5. Le grief tiré de la tolérance de l'attitude fautive d'une autre salariée est toutefois trop imprécis pour que sa gravité soit mesurée et les autres faits dont la matérialité est établie et qui sont imputables à Mme E..., s'ils constituent un comportement fautif pouvant justifier une sanction disciplinaire, ne sauraient, pris individuellement comme dans leur ensemble, justifier le licenciement envisagé par l'AGRAF, eu égard notamment à l'ancienneté de Mme E... dans son emploi et à l'absence de tout précédent disciplinaire. Ces faits ne sont ainsi pas d'une gravité suffisante pour justifier le licenciement de l'intéressée. Par suite, c'est à bon droit que les premiers juges ont pu écarter le moyen tiré de l'erreur d'appréciation du caractère fautif du comportement de la salariée.
6. Il résulte de ce qui précède que l'AGRAF n'est pas fondée à soutenir que c'est à tort que, par le jugement attaqué, le tribunal administratif de Paris a rejeté sa demande tendant à l'annulation de la décision du 30 juin 2017 de l'inspecteur du travail et de la décision du 21 février 2018 de la ministre du travail refusant d'autoriser le licenciement de Mme E....

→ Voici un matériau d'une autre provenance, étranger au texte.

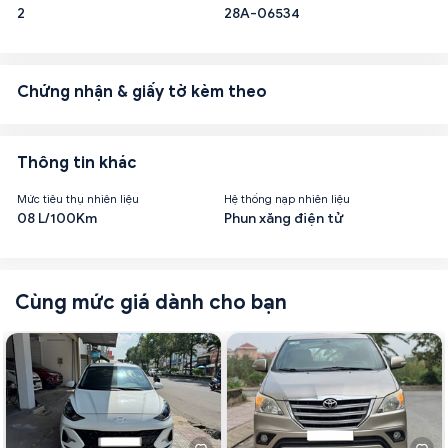
2
28A-06534
Chứng nhận & giấy tờ kèm theo
Thông tin khác
Mức tiêu thụ nhiên liệu
Hệ thống nạp nhiên liệu
08 L/100Km
Phun xăng điện tử
Cùng mức giá dành cho bạn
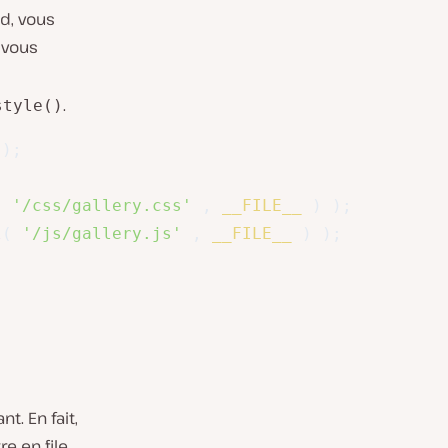
nd, vous
, vous
.
style()
)
;
(
'/css/gallery.css'
,
__FILE__
)
)
;
l
(
'/js/gallery.js'
,
__FILE__
)
)
;
. En fait,
e en file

Sur les conclusions présentées sur le fondement de l'article L. 761-1 du code de justice administrative :
7. Les dispositions de l'article L. 761-1 du code de justice administrative font obstacle à ce que l'Etat, qui n'est pas dans la présente instance, la partie perdante, verse à l'AGRAF la somme qu'elle demande au titre des frais exposés par elle et non compris dans les dépens.
DÉCIDE :
Article 1er : La requête de l'Association pour la gestion des restaurants des administrations financières est rejetée.

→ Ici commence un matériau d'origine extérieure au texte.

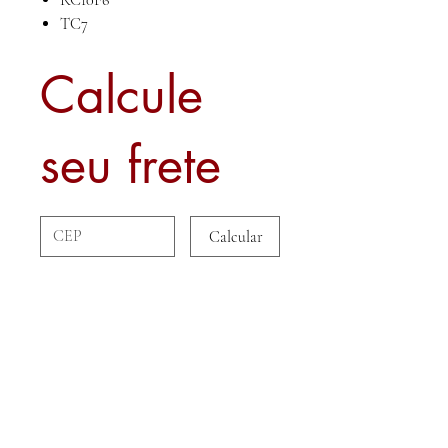
RC10F6
TC7
Calcule
seu frete
Calcular
Sobre nós
Contato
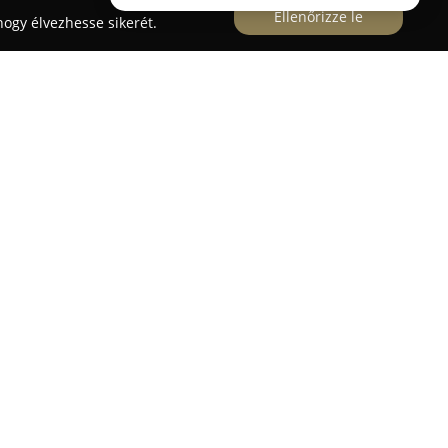
Ellenőrizze le
ogy élvezhesse sikerét.
ő vállalataként a
Libri Könyvkereskedelmi Kft.
 olvasás népszerűsítésében már hosszú évek óta.
yvesbolt-hálózata és széles spektrumú online
b irodalmi érdeklődésű vásárlóknak nyújt
termékpalettája a klasszikusoktól a kortárs
zakkönyvekig terjed, így minden korosztály és
deális olvasnivalót.
akmai díj és elismerés kíséri, köztük az „Év
el, a Hermész-díjjal, a Superbrands és
alamint a „Év Fővárosi Könyvesboltja” és „Év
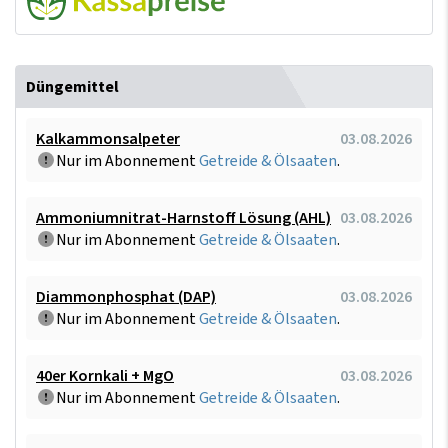
Düngemittel
Kalkammonsalpeter
03.08.2026
Nur im Abonnement
Getreide & Ölsaaten
.
Ammoniumnitrat-Harnstoff Lösung (AHL)
03.08.2026
Nur im Abonnement
Getreide & Ölsaaten
.
Diammonphosphat (DAP)
03.08.2026
Nur im Abonnement
Getreide & Ölsaaten
.
40er Kornkali + MgO
03.08.2026
Nur im Abonnement
Getreide & Ölsaaten
.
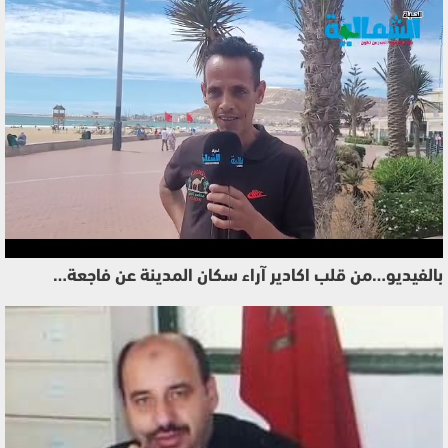
بالفيديو…من قلب اكادير آراء سكان المدينة عن فاجعة…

Article 2 : Le présent arrêt sera notifié à l'Association pour la gestion des restaurants des administrations financières, à la ministre du travail et à Mme D... E....
Copie en sera adressée pour information à la directrice régionale des entreprises, de la concurrence, de la consommation, du travail et de l'emploi d'Ile-de-France, Pôle travail, unité territoriale de Paris.
Délibéré après l'audience du 6 février 2020, à laquelle siégeaient :
- M. B..., premier vice-président,
- Mme A..., premier conseiller,
- Mme Mornet, premier conseiller.
Lu en audience publique, le 3 mars 2020.
Le rapporteur,
M.D. A...Le président,
M. B...
Le greffier,
E. MOULIN
La République mande et ordonne à la ministre du travail en ce qui la concerne ou à tous huissiers de justice à ce requis en ce qui concerne les voies de droit commun contre les parties privées, de pourvoir à l'exécution de la présente décision.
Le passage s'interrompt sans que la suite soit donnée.